22.05.18
I look towards the not-so-out-of-bounds area, the candle man from earlier was there, sat on a yellow cushioned seat with his hands interlinked and his eyes closed. He looked so peaceful. I wanted to feel peace within my soul so I walked over and sat on the other side in a red cushioned chair. I bowed my head, interlinked my hands and tears started falling from my eyes, slowly, then all at once. I tried to contain my sobs as to not disturb the candle man but I soon heard his chair scuff and his footsteps disappear into the rest of the churches silence.
I wouldn't consider myself a religious person and I don't know if I felt obliged considering my surroundings but the voice inside my head started to pray, speaking truths not even I was aware of. I listened to myself confess things I never knew I felt or thought about myself and my entire life thus far. It was an indescribable feeling to say the least. I knelt on the praying mat speaking in hushed whispers - prayers, confessions, fears, wants and needs started pouring out of my cracked lips and I was left sobbing on my knees in front of Jesus.
I confessed that my life is not how I want it to be, how I wished to change, how I am ready to be as ~normal~ as I can withstand, how I'm ready to not be consumed by the darkness of my depression anymore and how I want to be free of every fear and insecurity that plagues my mind. I pleaded to God for the job in Wales and begged to give me a chance to start over in where my family and loved ones lived. I asked for help and forgiveness and I sobbed apologies for only turning to God when I needed something. I repented my sins in-between cries and then a wave of clarity hit me and I knew it was time to leave. I knew it was in the universes hands now. I had put everything out there and now it was time for us to co-opporate and work together.
🌹
I wandered over to an illuminated bench and sat for a while, unsure of what I should be doing. The bench is hard on my bum and doesn't seem big enough, just below, there are kneeling pads for praying and little shelves which homed a Bible and a Hymn book. The bible, blue and dusty, caught my eye so I picked it up and flicked to a random page. The page described how a bloke called David was cutting off loads of other mens foreskins so he could marry King Saul's daughter. King Saul accepted him into the family with open arms then tried on many occasions to kill David.. I closed the book in confusion and put it back on the wooden shelf and sat in silence some more. It's strange how your mind tries to distract you and find some form of stimulant in silence; it's as though it's uncomfortable just being still. I tried to focus on my breathing but it made me feel anxious so I let my mind wander and tried to categorise my thoughts into 'keep' and 'discard'.
🌹
"I want to light a candle" I think to myself as the man walks off into a part of the church I assumed was out of bounds.
I watch the flames flicker for a while, an invisible weight attached to my heart, I conclude the only way to lift it is to light my own candle.

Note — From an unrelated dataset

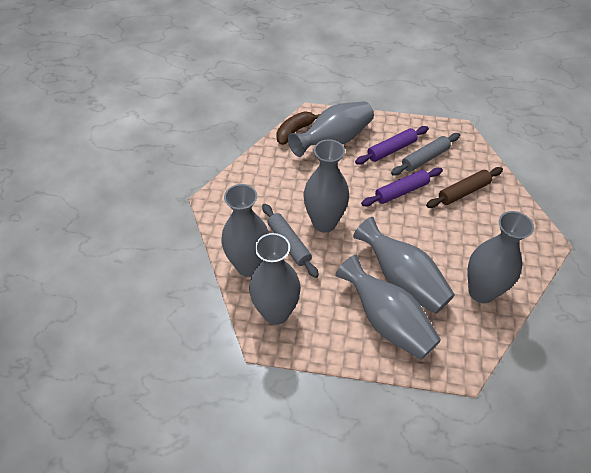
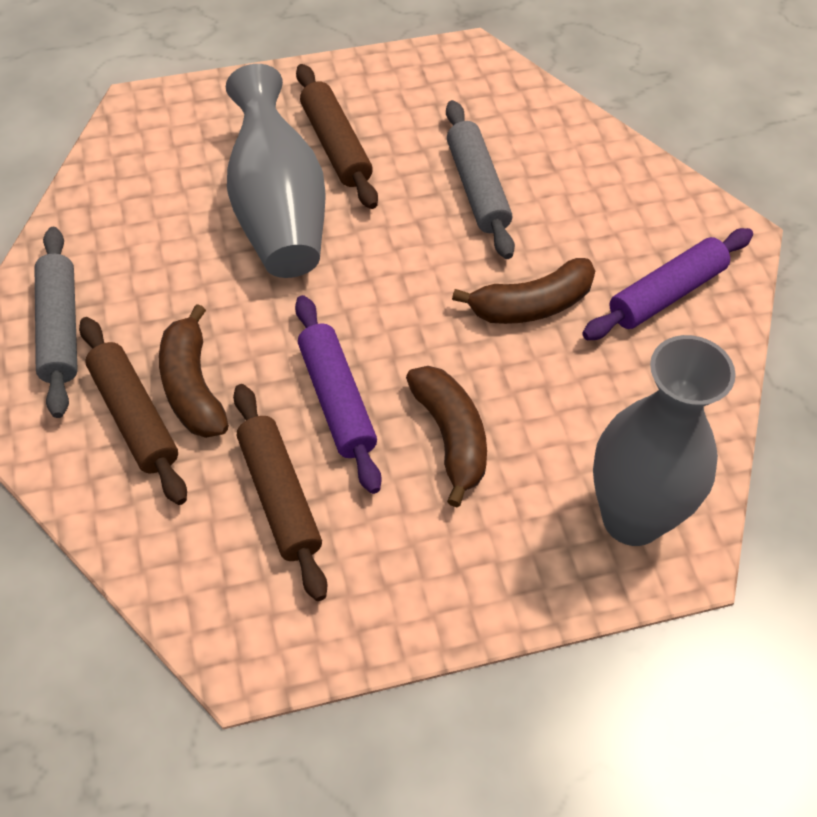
brown banana: 1 -> 3
brown rolling pin: 1 -> 3
grey vase: 7 -> 2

I wander over to the stand and look into the tea-light box. It takes me a while to pick one, they were all misshapen and I figured this was meant to be a sacred act and so I wanted the best one there.
I pick up a discarded match and light it, transferring the flame onto my perfect tea-light I watch the flame rise in my hand before placing it next to its brothers and sisters in the stand. I stand and watch, mesmerised by the flames, searching for the meaning behind it all. The reason to why I'm here, in a church, burning candles and playing pianos.
🌹
I had nowhere to live in Wales but I knew I was going to make it work. And I did. I have. I still am, making it work.